STUDY MATERIAL:
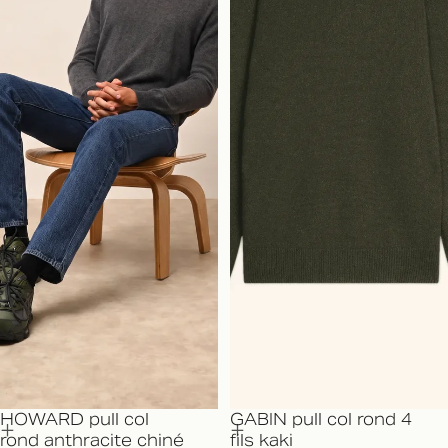
HOWARD pull col
GABIN pull col rond 4
rond anthracite chiné
fils kaki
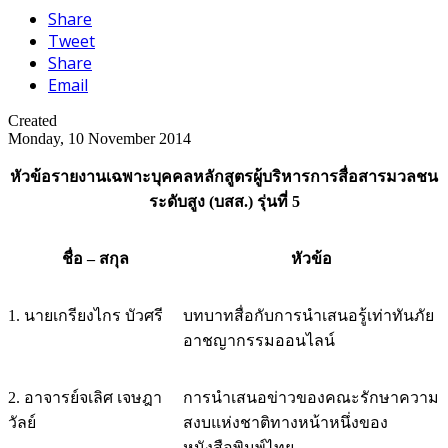
Share
Tweet
Share
Email
Created
Monday, 10 November 2014
หัวข้อรายงานเฉพาะบุคคลหลักสูตรผู้บริหารการสื่อสารมวลชน
ระดับสูง (บสส.) รุ่นที่ 5
ชื่อ – สกุล
หัวข้อ
1. นายเกรียงไกร บัวศรี
บทบาทสื่อกับการนำเสนอรู้เท่าทันภัย
อาชญากรรมออนไลน์
2. อาจารย์จเลิศ เจษฎา
การนำเสนอข่าวของคณะรักษาความ
วัลย์
สงบแห่งชาติทางหน้าหนึ่งของ
หนังสือพิมพ์ไทย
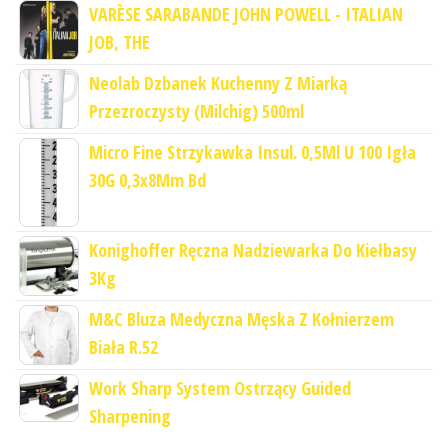
VARÈSE SARABANDE JOHN POWELL - ITALIAN
JOB, THE
Neolab Dzbanek Kuchenny Z Miarką
Przezroczysty (Milchig) 500ml
Micro Fine Strzykawka Insul. 0,5Ml U 100 Igła
30G 0,3x8Mm Bd
Konighoffer Ręczna Nadziewarka Do Kiełbasy
3Kg
M&C Bluza Medyczna Męska Z Kołnierzem
Biała R.52
Work Sharp System Ostrzący Guided
Sharpening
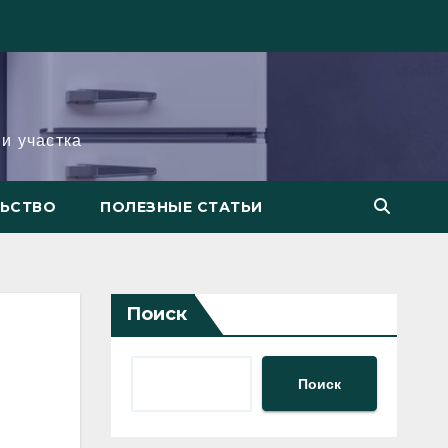
и участка
ЛЬСТВО
ПОЛЕЗНЫЕ СТАТЬИ
Поиск
Поиск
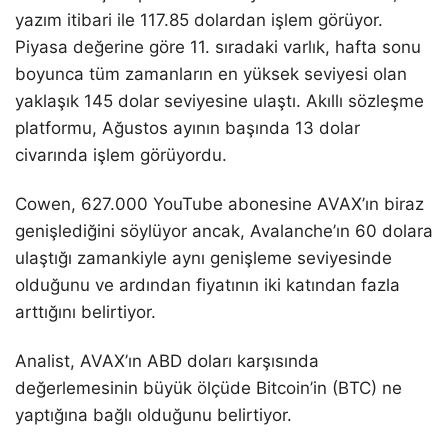
yazım itibari ile 117.85 dolardan işlem görüyor.
Piyasa değerine göre 11. sıradaki varlık, hafta sonu
boyunca tüm zamanların en yüksek seviyesi olan
yaklaşık 145 dolar seviyesine ulaştı. Akıllı sözleşme
platformu, Ağustos ayının başında 13 dolar
civarında işlem görüyordu.
Cowen, 627.000 YouTube abonesine AVAX’ın biraz
genişlediğini söylüyor ancak, Avalanche’ın 60 dolara
ulaştığı zamankiyle aynı genişleme seviyesinde
olduğunu ve ardından fiyatının iki katından fazla
arttığını belirtiyor.
Analist, AVAX’ın ABD doları karşısında
değerlemesinin büyük ölçüde Bitcoin’in (BTC) ne
yaptığına bağlı olduğunu belirtiyor.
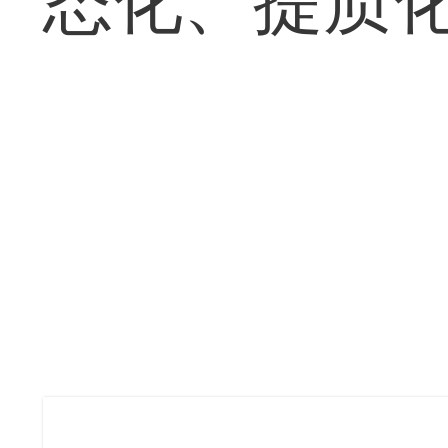
态化、提质化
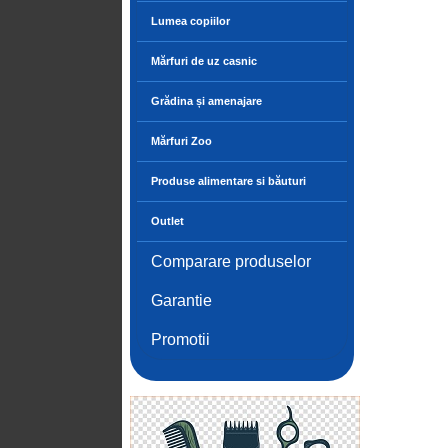
Lumea copiilor
Mărfuri de uz casnic
Grădina și amenajare
Mărfuri Zoo
Produse alimentare si băuturi
Outlet
Comparare produselor
Garantie
Promotii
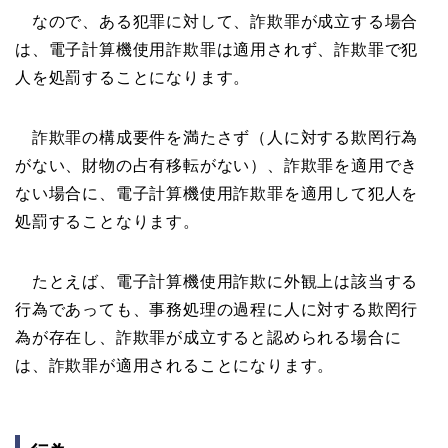
なので、ある犯罪に対して、詐欺罪が成立する場合
は、電子計算機使用詐欺罪は適用されず、詐欺罪で犯
人を処罰することになります。
詐欺罪の構成要件を満たさず（人に対する欺罔行為
がない、財物の占有移転がない）、詐欺罪を適用でき
ない場合に、電子計算機使用詐欺罪を適用して犯人を
処罰することなります。
たとえば、電子計算機使用詐欺に外観上は該当する
行為であっても、事務処理の過程に人に対する欺罔行
為が存在し、詐欺罪が成立すると認められる場合に
は、詐欺罪が適用されることになります。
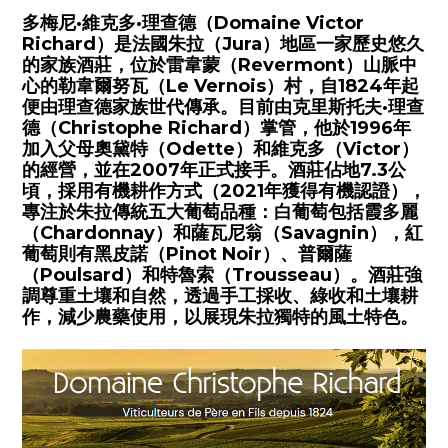
多梅尼·維克多·理查德（Domaine Victor
Richard）是法國朱拉（Jura）地區一家歷史悠久
的家族酒莊，位於雷韋蒙（Revermont）山脈中
心的勒韋爾努瓦（Le Vernois）村，自1824年起
便由理查德家族世代傳承。目前由克里斯托夫·理查
德（Christophe Richard）掌管，他於1996年
加入父母奧黛特（Odette）和維克多（Victor）
的經營，並在2007年正式接手。酒莊佔地7.3公
頃，採用有機耕作方式（2021年獲得有機認證），
專注於朱拉傳統五大葡萄品種：白葡萄包括霞多麗
（Chardonnay）和薩瓦尼翁（Savagnin），紅
葡萄則有黑皮諾（Pinot Noir）、普爾薩
（Poulsard）和特魯索（Trousseau）。酒莊強
調尊重土壤和自然，透過手工採收、綠收和土壤耕
作，減少農藥使用，以展現朱拉獨特的風土特色。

YOUR ASSIGNMENT:
Given the listing above, return exactly, and only, the lines from the line with "yaklaşık 145 dolar" through its final line, both included, with the pictures removed.

ANSWER TO THIS PROBLEM:
yaklaşık 145 dolar seviyesine ulaştı. Akıllı sözleşme
platformu, Ağustos ayının başında 13 dolar
civarında işlem görüyordu.
Cowen, 627.000 YouTube abonesine AVAX’ın biraz
genişlediğini söylüyor ancak, Avalanche’ın 60 dolara
ulaştığı zamankiyle aynı genişleme seviyesinde
olduğunu ve ardından fiyatının iki katından fazla
arttığını belirtiyor.
Analist, AVAX’ın ABD doları karşısında
değerlemesinin büyük ölçüde Bitcoin’in (BTC) ne
yaptığına bağlı olduğunu belirtiyor.
态化、提质化
Lumea copiilor
Mărfuri de uz casnic
Grădina și amenajare
Mărfuri Zoo
Produse alimentare si băuturi
Outlet
Comparare produselor
Garantie
Promotii
なので、ある犯罪に対して、詐欺罪が成立する場合
は、電子計算機使用詐欺罪は適用されず、詐欺罪で犯
人を処罰することになります。
詐欺罪の構成要件を満たさず（人に対する欺罔行為
がない、財物の占有移転がない）、詐欺罪を適用でき
ない場合に、電子計算機使用詐欺罪を適用して犯人を
処罰することなります。
たとえば、電子計算機使用詐欺に外観上は該当する
行為であっても、事務処理の過程に人に対する欺罔行
為が存在し、詐欺罪が成立すると認められる場合に
は、詐欺罪が適用されることになります。
多梅尼·維克多·理查德（Domaine Victor
Richard）是法國朱拉（Jura）地區一家歷史悠久
的家族酒莊，位於雷韋蒙（Revermont）山脈中
心的勒韋爾努瓦（Le Vernois）村，自1824年起
便由理查德家族世代傳承。目前由克里斯托夫·理查
德（Christophe Richard）掌管，他於1996年
加入父母奧黛特（Odette）和維克多（Victor）
的經營，並在2007年正式接手。酒莊佔地7.3公
頃，採用有機耕作方式（2021年獲得有機認證），
專注於朱拉傳統五大葡萄品種：白葡萄包括霞多麗
（Chardonnay）和薩瓦尼翁（Savagnin），紅
葡萄則有黑皮諾（Pinot Noir）、普爾薩
（Poulsard）和特魯索（Trousseau）。酒莊強
調尊重土壤和自然，透過手工採收、綠收和土壤耕
作，減少農藥使用，以展現朱拉獨特的風土特色。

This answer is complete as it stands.